IOC President Thomas Bach opens an Executive Board meeting in Lausanne. GETTY IMAGES

Moscow's criticism of Olympic restrictions on Russian athletes was beyond unacceptable and had reached a "new low," the International Olympic Committee (IOC) said Wednesday. "It goes beyond anything that is acceptable," he added.

The IOC on Tuesday both barred Russian athletes from taking part in the opening ceremony of the Paris 2024 Olympics on 26 July and criticised the Kremlin for planning to hold its own "Friendship Games" to rival those held in the French capital.

Those decisions drew the ire of the Kremlin, with Russian Foreign Ministry spokeswoman Maria Zakharova saying they "show how far the IOC has strayed from its stated principles and slipped into racism and neo-Nazism."

When Bach was asked about the comments, the German gave a curt response before asking spokesman Adams to take over. There are "more quotes coming from Russia that are extremely aggressive and as some of them are also very personal, if you will allow me, I would like to ask Mark Adams to respond to this question," the IOC President said.
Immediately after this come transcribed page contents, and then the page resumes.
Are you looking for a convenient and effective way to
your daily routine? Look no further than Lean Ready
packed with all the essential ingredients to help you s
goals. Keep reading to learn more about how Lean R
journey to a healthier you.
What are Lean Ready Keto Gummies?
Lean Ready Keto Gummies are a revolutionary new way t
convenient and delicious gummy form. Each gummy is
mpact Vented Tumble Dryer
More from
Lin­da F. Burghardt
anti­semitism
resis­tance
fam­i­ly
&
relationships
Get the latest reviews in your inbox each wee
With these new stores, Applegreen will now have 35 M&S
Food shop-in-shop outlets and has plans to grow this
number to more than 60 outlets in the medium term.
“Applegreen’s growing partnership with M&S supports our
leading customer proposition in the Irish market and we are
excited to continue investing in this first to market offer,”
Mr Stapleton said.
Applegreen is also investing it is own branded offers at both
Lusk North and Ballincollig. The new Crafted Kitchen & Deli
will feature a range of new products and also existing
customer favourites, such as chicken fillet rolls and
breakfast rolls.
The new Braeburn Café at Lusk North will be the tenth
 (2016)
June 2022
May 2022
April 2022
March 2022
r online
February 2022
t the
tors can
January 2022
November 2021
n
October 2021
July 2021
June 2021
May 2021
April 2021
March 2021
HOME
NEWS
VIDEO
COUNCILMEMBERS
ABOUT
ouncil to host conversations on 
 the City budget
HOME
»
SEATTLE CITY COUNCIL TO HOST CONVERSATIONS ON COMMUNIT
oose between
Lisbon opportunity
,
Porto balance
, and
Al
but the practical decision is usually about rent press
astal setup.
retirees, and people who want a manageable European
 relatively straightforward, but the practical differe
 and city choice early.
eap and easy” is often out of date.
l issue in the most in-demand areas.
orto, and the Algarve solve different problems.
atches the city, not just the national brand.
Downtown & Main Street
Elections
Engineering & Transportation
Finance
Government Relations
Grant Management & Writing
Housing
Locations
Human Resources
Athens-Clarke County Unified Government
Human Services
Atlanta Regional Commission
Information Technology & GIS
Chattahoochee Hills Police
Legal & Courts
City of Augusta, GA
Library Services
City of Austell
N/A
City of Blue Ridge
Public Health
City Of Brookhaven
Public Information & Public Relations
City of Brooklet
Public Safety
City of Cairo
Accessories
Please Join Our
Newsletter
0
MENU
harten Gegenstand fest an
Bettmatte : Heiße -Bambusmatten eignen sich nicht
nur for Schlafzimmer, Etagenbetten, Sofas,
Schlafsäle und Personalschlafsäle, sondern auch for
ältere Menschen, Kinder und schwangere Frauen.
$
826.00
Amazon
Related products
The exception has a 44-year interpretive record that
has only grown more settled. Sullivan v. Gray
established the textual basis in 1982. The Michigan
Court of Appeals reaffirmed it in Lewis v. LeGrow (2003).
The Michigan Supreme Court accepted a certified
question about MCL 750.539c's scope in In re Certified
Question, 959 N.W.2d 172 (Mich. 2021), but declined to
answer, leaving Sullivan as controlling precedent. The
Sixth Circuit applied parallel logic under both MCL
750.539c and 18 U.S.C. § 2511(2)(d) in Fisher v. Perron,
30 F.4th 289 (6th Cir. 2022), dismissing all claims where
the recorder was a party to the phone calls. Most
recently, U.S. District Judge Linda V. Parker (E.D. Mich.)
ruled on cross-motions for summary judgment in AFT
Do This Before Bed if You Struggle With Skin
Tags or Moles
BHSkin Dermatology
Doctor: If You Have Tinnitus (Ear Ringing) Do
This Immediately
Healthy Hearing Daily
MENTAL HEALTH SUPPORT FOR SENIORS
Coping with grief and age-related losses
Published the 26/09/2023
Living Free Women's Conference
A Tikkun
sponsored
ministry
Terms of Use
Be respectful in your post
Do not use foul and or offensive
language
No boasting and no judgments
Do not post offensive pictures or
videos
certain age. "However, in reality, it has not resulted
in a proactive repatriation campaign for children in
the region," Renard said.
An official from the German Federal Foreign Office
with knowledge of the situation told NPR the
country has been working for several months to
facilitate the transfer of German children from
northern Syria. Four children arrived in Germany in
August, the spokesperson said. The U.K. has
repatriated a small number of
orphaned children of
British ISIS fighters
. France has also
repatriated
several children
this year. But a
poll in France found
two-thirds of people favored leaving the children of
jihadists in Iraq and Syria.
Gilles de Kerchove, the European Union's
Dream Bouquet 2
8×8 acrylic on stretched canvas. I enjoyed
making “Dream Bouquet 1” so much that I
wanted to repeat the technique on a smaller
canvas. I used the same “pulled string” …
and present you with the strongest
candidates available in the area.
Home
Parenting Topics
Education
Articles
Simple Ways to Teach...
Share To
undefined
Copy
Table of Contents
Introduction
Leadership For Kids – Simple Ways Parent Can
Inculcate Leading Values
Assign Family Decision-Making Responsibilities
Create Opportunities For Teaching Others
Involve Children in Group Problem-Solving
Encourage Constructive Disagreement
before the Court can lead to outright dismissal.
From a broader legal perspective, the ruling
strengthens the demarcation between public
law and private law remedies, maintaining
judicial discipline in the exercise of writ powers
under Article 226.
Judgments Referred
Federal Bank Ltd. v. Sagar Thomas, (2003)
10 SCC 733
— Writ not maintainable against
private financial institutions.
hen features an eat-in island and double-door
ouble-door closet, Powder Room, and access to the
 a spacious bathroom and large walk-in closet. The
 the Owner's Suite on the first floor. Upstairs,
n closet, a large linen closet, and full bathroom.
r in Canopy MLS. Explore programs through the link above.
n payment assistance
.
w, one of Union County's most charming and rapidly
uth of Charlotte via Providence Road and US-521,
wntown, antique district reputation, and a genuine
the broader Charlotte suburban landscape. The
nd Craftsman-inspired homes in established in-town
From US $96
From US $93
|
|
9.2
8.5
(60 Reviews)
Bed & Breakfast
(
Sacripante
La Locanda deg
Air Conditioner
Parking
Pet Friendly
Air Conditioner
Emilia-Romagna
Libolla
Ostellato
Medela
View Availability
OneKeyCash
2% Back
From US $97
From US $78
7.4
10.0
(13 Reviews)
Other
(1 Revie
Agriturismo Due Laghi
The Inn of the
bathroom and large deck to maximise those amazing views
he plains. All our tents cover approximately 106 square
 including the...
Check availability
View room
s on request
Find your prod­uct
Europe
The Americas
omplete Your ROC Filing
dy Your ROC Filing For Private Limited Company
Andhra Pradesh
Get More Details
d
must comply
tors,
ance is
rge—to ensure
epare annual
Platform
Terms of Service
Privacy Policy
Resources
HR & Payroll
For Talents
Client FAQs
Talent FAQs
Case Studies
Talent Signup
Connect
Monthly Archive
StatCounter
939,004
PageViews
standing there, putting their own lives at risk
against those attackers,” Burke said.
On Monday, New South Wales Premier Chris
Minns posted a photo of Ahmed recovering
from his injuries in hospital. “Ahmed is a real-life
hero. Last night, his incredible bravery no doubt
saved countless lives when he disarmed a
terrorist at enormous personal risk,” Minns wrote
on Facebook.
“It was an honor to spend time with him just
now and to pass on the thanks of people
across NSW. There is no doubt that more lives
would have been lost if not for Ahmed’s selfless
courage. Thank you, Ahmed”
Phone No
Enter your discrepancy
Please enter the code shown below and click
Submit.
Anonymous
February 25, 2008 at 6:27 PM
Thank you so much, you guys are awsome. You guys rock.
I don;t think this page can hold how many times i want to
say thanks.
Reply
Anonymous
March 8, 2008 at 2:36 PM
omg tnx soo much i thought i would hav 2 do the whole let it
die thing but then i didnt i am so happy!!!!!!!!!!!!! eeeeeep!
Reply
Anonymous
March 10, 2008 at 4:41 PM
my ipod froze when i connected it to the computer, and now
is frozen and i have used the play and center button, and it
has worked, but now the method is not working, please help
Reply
Adams stressed: "We've seen some very aggressive statements coming out of Russia today, but there's one comment that actually goes beyond that, we've even seen one that links the president, his nationality and the Holocaust, and that's completely unacceptable and reaches a new low."

Asked if security had been increased around Bach, Adams said: "As far as security is concerned, I think it's good to remind you that we can't talk about the details of security and understand that given the current geopolitical situation, and with the impact it has on the IOC and its president, all appropriate measures have been taken."

The IOC suspended Russia from Paris 2024 last year, but allowed them to compete as neutrals as long as they did not actively support the Kremlin's attack on Ukraine. Zakharova argued that this neutral status forced Russian athletes to "renounce any connection with their homeland, citizenship, history, culture and people". "The IOC's decisions are illegal, unjust and unacceptable. We are outraged by the unprecedented discrimination," she stressed.

Russia's anger comes a day after the IOC issued a strongly worded statement accusing the Kremlin accusing the Kremlin of "politicising sport" by planning to hold its own Friendship Games. Announced several months ago, the first edition of the Summer Friendship Games "will be held in Moscow and Yekaterinburg" next September, the IOC said, with the first winter edition to take place in 2026 in Sochi, the site of the 2014 Winter Olympics. 

The IOC called on the sporting world and governments invited by Moscow to "reject any participation in and support for" the event, but stopped short of sanctioning those who do. The Kremlin warned the IOC against such sanctions on Wednesday. "This is intimidation of the athletes. It completely undermines the credibility of the IOC," said Kremlin spokesman Dmitry Peskov.